Meet the ‘Keyzer Soze’ of Global Phone-Tracking

Chances are you’ve never heard of TruePosition. If you’re an AT&T or T-Mobile customer, though, TruePosition may have heard of you. When you’re in danger, the company can tell the cops where you are, all without you knowing. And now, it’s starting to let governments around the world in on the search.

The Pennsylvania company, a holding of the Liberty Media giant that owns Sirius XM and the Atlanta Braves, provides location technology to those soon-to-be-merged carriers, so police, firefighters and medics can know where you’re at in an emergency. In the U.S., it locates over 60 million 911 calls annually. But very quietly, over the last four years, TruePosition has moved into the homeland security business — worldwide.

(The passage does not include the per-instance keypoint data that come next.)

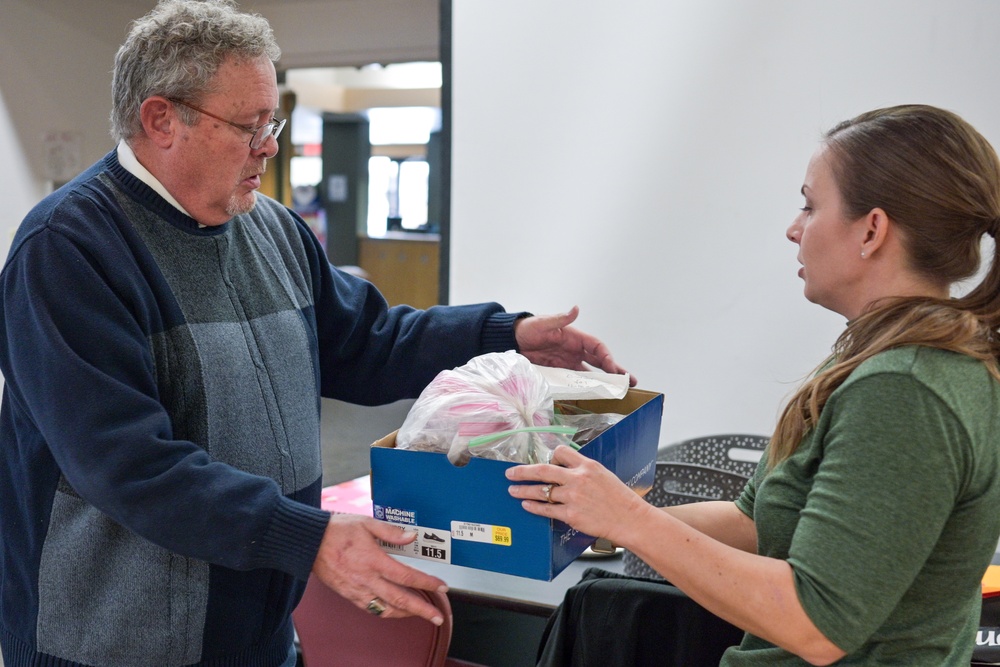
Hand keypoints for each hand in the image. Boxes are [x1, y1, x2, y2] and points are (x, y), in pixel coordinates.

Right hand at [311, 514, 447, 624]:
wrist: (310, 542)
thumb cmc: (336, 530)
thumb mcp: (366, 523)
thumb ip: (390, 531)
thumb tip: (411, 536)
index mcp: (374, 560)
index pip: (407, 576)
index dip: (427, 583)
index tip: (441, 586)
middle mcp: (367, 579)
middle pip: (401, 600)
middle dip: (422, 610)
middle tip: (437, 617)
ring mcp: (357, 590)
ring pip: (386, 610)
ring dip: (405, 614)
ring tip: (419, 614)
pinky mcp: (349, 595)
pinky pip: (371, 609)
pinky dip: (386, 612)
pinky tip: (394, 609)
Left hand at [505, 445, 653, 546]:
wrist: (630, 519)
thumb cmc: (620, 499)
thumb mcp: (604, 475)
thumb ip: (585, 471)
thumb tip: (567, 471)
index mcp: (587, 465)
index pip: (561, 452)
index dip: (550, 456)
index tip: (544, 462)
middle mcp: (578, 478)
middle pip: (543, 469)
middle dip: (523, 471)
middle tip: (511, 472)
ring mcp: (573, 497)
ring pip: (541, 491)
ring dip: (523, 490)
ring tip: (513, 490)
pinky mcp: (571, 515)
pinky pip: (546, 509)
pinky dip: (534, 507)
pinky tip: (526, 505)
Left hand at [514, 306, 636, 385]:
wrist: (514, 340)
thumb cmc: (529, 328)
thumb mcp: (544, 323)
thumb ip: (560, 318)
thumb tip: (576, 309)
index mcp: (576, 338)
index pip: (598, 348)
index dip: (608, 358)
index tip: (614, 370)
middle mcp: (576, 351)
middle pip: (601, 362)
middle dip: (616, 371)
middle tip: (630, 382)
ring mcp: (569, 362)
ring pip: (592, 373)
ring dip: (605, 382)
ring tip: (619, 391)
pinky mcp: (560, 372)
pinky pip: (576, 381)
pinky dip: (587, 387)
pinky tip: (596, 395)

Around the world, TruePosition markets something it calls “location intelligence,” or LOCINT, to intelligence and law enforcement agencies. As a homeland security tool, it’s enticing. Imagine an “invisible barrier around sensitive sites like critical infrastructure,” such as oil refineries or power plants, TruePosition’s director of marketing, Brian Varano, tells Danger Room. The barrier contains a list of known phones belonging to people who work there, allowing them to pass freely through the covered radius. “If any phone enters that is not on the authorized list, [authorities] are immediately notified.”

TruePosition calls that “geofencing.” As a company white paper explains, its location tech “collects, analyzes, stores and displays real-time and historical wireless events and locations of targeted mobile users.”‘The capability of doing mass tracking is possible.’

It can also work other ways: pinging authorities when a phone used by a suspected terrorist or criminal enters an airport terminal, bus station or other potential target. And it works just as well in monitoring the locations of phones the suspect’s phone calls — and who they call and text, and so on.

For the past four years, TruePosition has quietly taken that tracking technology global. In the U.S., Varano says, TruePosition sells to mobile carriers — though it’s cagey about whether the U.S. government uses its products. But abroad, it sells to governments, which it won’t name. Ever since it came out with LOCINT in 2008, he says, “Ministries of Defense and Interior from around the world began beating down our door.”

That’s got some surveillance experts and mobile activists worried. Keeping suspected terrorists away from nuclear power plants and discovering their networks of contacts is well and good. But in the hands of foreign governments — not all of whom respect human rights — TruePosition tech can just as easily identify and monitor networks of dissidents.

For a company that can do so much to find out where a mobile user is, few outside of the surveillance industry know much about TruePosition. That’s a deliberate strategy on the company’s part, to keep a “low profile from jump,” Varano says. It grants few interviews — a little-noticed Fox News story from 2009 is a rare exception — and discloses little about its foreign clients. Several surveillance experts contacted for this story were unfamiliar with the company.

The result, says Christopher Soghoian, a graduate fellow at Indiana University’s Center for Applied Cybersecurity Research, is to make TruePosition the most important global geolocation company you’ve never heard of. “It’s like that line about Keyser Soze from The Usual Suspects — the greatest trick the devil ever pulled was convincing the world he didn’t exist,” Soghoian says. “They’ve done the same thing. Staying entirely below the radar.”